Result: BREAKTHROUGH. The toy chain had different memory-object wrappers but the same producer/consumer dataPtr, so stage B consumed stage A output. Phi’s stage B x had a different dataPtr despite boundFeatureDirectly=YES, explaining the zero output. Forcing the raw memory object bind changed stage B x to stage A’s dataPtr and made raw Phi match public CoreML: one-layer 23_24 -> 24_25 stage B sum -222.598015 in both paths. Every adjacent fused boundary in the best public topology now matches too: 0_16 -> 16_24 sum 4590.85129, 16_24 -> 24_30 sum -166.729431, and 24_30 -> 30_32 sum -116749.305.
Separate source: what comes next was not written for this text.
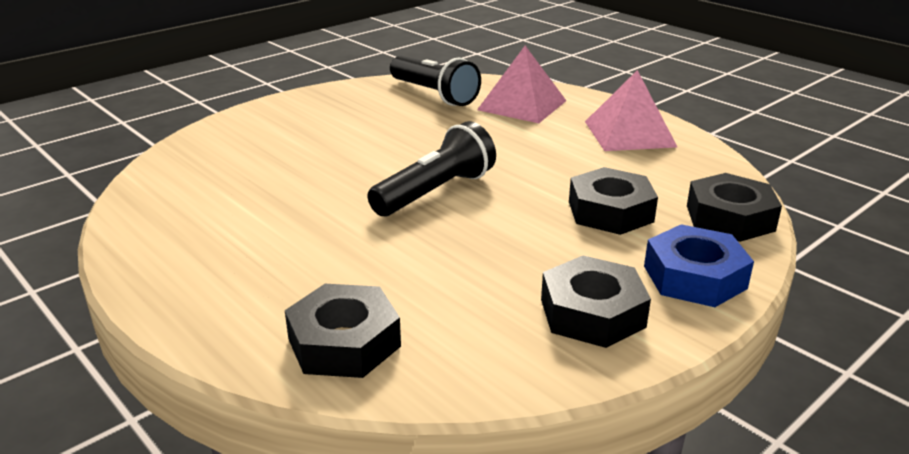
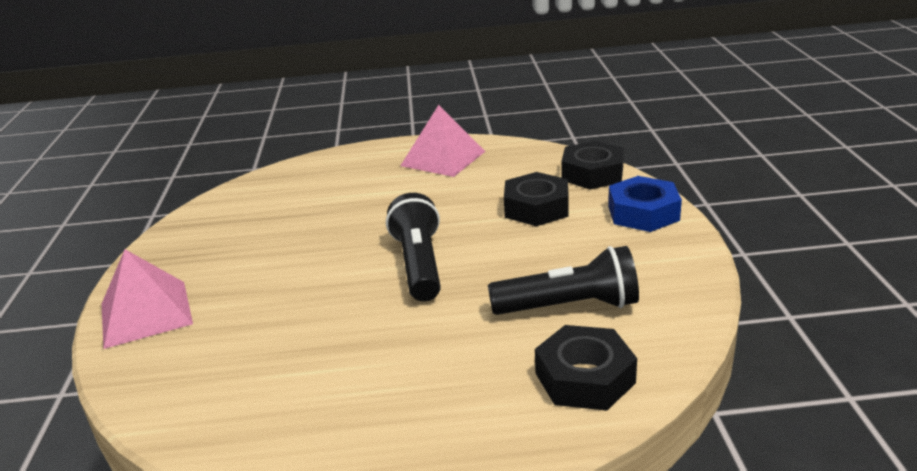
camera: 50 degrees left, 0 degrees up
black flashlight [390,56,481,106] -> black flashlight moved to [488,246,639,315]
pink pyramid [477,46,566,123] -> pink pyramid moved to [102,249,193,349]
black nut [541,256,651,348] -> none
Surprise / hurdle: CoreML’s ObjC direct binder state can report success while the underlying E5RT input port still owns an independent buffer for large stateful Phi programs. The correct validation layer was the E5RT memory object’s data pointer, not binder metadata.
Lesson: The hidden-to-x edge must be expressed as a raw E5RT memory-object bind after CoreML input/state binding and before raw prepare/encode. Events and state/inout ports were distractions for this specific failure.
Next: Generalize the two-op probe to an N-op private Phi chain for the full 16+8+6+2 topology, then profile latency/energy against the public CoreML runtime. Keep public CoreML as the correctness reference.
Refs: research/ANE_CHAIN_SCHEMA.md